Pesach, I believe, requires of us a peoplehood intoxication, a commitment not only to loyalty and love of the Jewish people but also to filter our individual religious commitments through the prism of what will serve our people as a whole. In the Ethics of our Fathers, according to Rabbi Nathan, Chapter 2, we are taught that Moses broke the Tablets of the Ten Commandments without Divine approval, because he was fearful that giving the Torah to the Jewish people at that time would condemn them as idolatrous sinners and consequently warrant their destruction.
Declarations of Jewish unity will not suffice. Like Moses we have to ask ourselves: Which part of Torah we are willing to relinquish for the sake of the Jewish people, which truth or personal commitment, while dear to us, is too dear, and causes hurt and alienation? When doing so it is not a religious compromise but rather a religious value, a fulfillment of the dictates of our tradition which celebrates Pesach first and makes it the foundation of Sinai and not the opposite.
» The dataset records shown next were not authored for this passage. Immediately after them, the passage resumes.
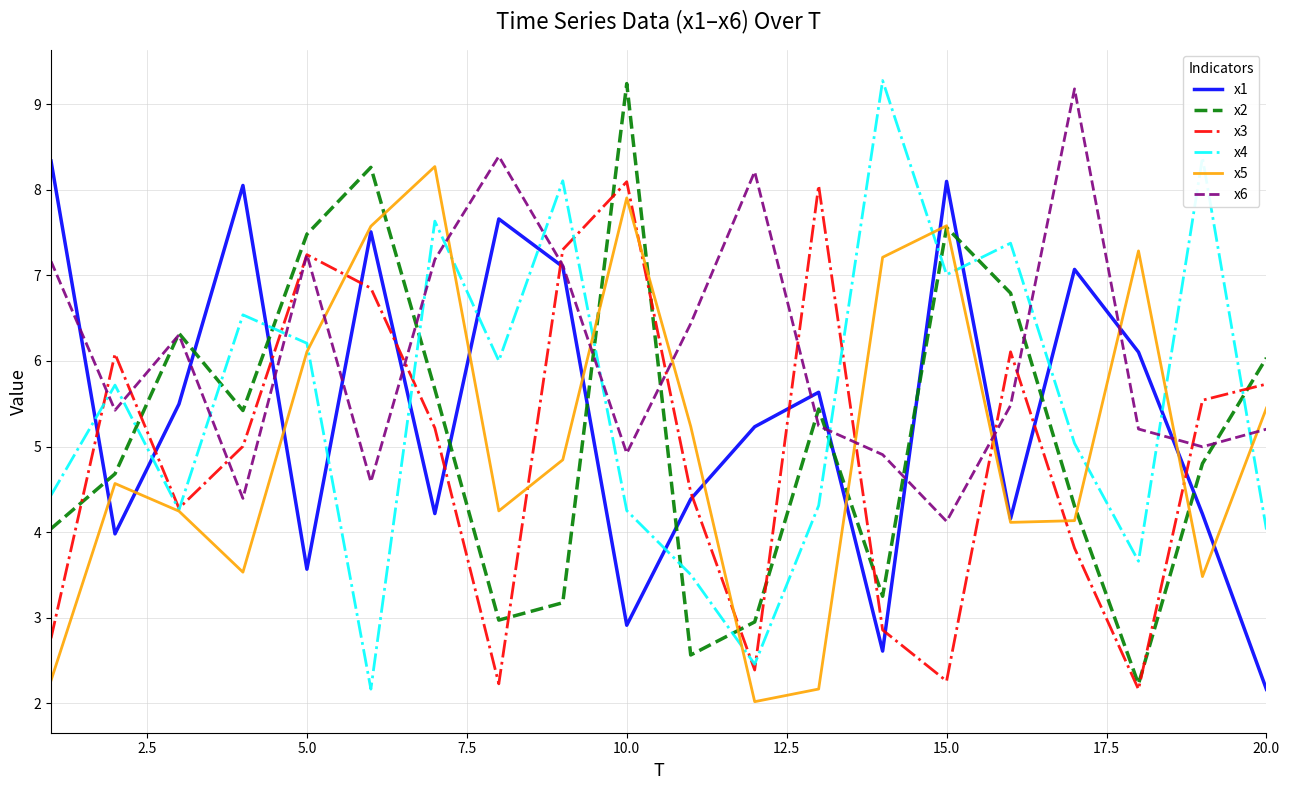

Does the chart display data point markers on the line(s)?

No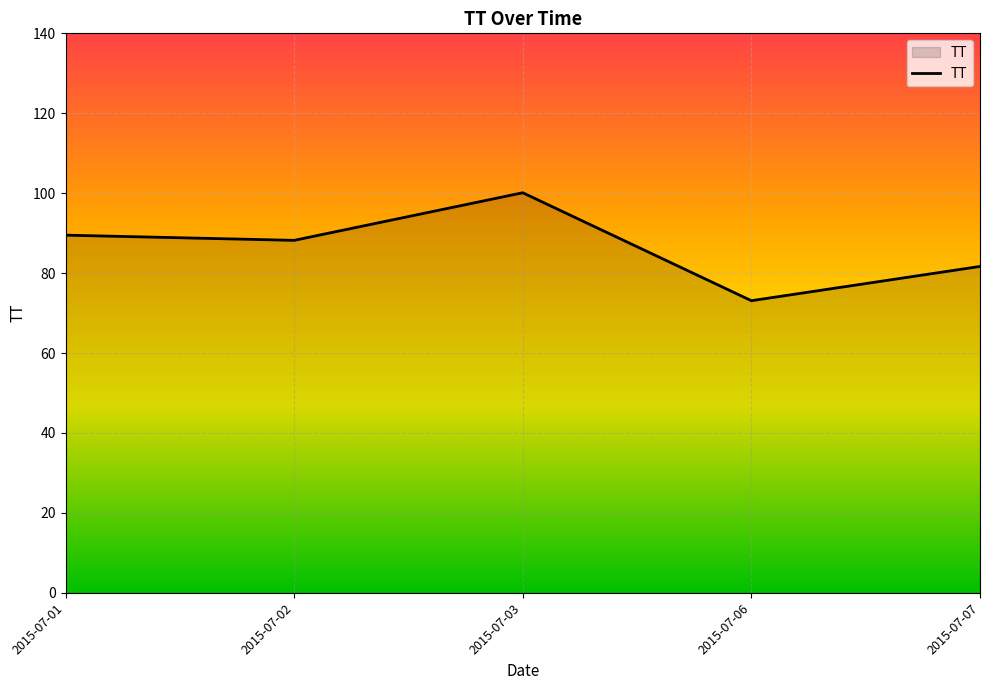

Read the value at 2015-07-06.

73.1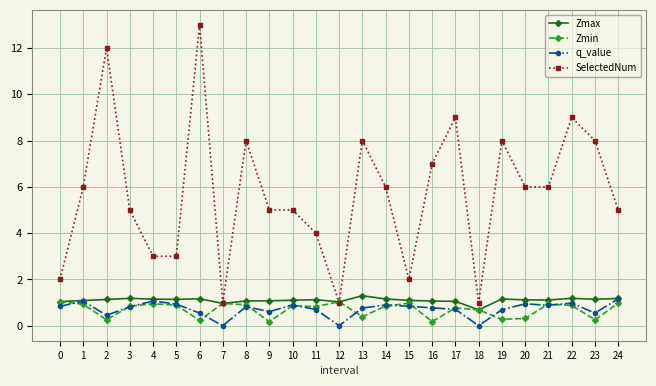

At which category does SelectedNum reach its first local peak?

2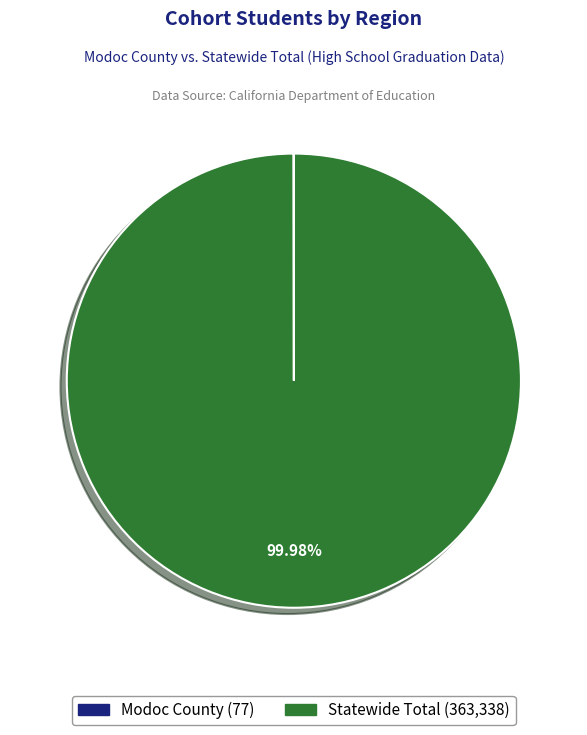

What percentage is the Statewide Total slice, to the nearest percent?

100%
Rabbi Hartman’s wisdom rings true. Peoplehood, not lip serviced declarations, but real commitment to Jewish peoplehood might shine a way forward in the Jewish religious battles in Israel. May this reaffirmation of the primacy of Jewish peoplehood strengthen us as our brothers and sisters in Israel struggle to redefine the role of religion in public life, and we in America struggle to deepen our connections despite divergent opinions about Jewish living and Israeli politics.